Популяризатор философии и литературы Дмитрий Хаустов: «Техника — это новый бог»

Тихон СЫСОЕВ Евгений ДОБРОВ

09.09.2020



Безоговорочная вера в прогресс, с его комфортом, заставляет нас все более полагаться на технологии. Фактически то, что называется сегодня технооптимизмом, — новая идеология, якобы способная вести человека к его светлому будущему. О том, почему техника превратилась в нового бога, мы поговорили с Дмитрием ХАУСТОВЫМ, известным лектором и популяризатором философии и литературы.

— Можно ли говорить о том, что технооптимизм и его более радикальный вариант, трансгуманизм, превратился в новую глобальную идеологию?

— В каком-то отношении да, ведь и мы с вами, например, решили поговорить именно о технооптимизме, а не о технопессимизме, который сто лет назад был мейнстримом в европейской философии.

— Какие идеи скрываются за технооптимизмом?

- Задачи для решения:
a. Воспроизведите без изменений часть интервью о технооптимизме, начиная со слов «Тихон СЫСОЕВ Евгений» и заканчивая словами «скрываются за технооптимизмом?».
b. Продолжите интервью с Дмитрием Хаустовым о технооптимизме, начав сразу после последнего приведённого в нём вопроса.
Приведённый далее список здесь никак не используется.

- Исходные материалы:
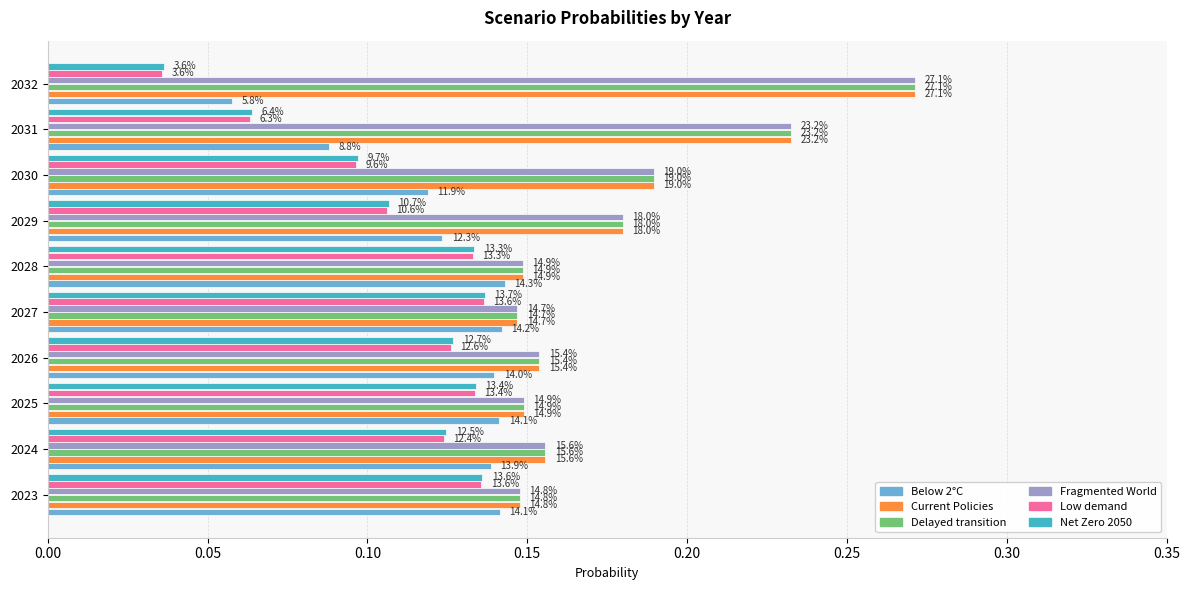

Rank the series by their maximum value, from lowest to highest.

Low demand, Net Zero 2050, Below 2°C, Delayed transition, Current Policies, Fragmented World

- Ответы к упражнениям:
a.
Тихон СЫСОЕВ Евгений ДОБРОВ

09.09.2020



Безоговорочная вера в прогресс, с его комфортом, заставляет нас все более полагаться на технологии. Фактически то, что называется сегодня технооптимизмом, — новая идеология, якобы способная вести человека к его светлому будущему. О том, почему техника превратилась в нового бога, мы поговорили с Дмитрием ХАУСТОВЫМ, известным лектором и популяризатором философии и литературы.

— Можно ли говорить о том, что технооптимизм и его более радикальный вариант, трансгуманизм, превратился в новую глобальную идеологию?

— В каком-то отношении да, ведь и мы с вами, например, решили поговорить именно о технооптимизме, а не о технопессимизме, который сто лет назад был мейнстримом в европейской философии.

— Какие идеи скрываются за технооптимизмом?

b.
— Интеллектуальных направлений, которые так или иначе описывают технику как новую идеологию, огромное количество. Общее у них одно: внимание к традиционному гуманизму, который при столкновении с техникой претерпевает те или иные изменения. Советский писатель Юрий Олеша в своей замечательной повести «Зависть» блестяще показал два очень четких отношения к тому, как соотносится гуманизм и машины. Люди, с одной стороны, восторгаются техникой, говорят, что она — это новый мир, отличный от всего, что мы знаем. А с другой — они в этот как бы радикально новый мир вкладывают какие-то собственные чисто человеческие переживания, нагружают образ машины свойственными человеку представлениями, желаниями.

— В чем заключается восторженный оптимизм трансгуманизма?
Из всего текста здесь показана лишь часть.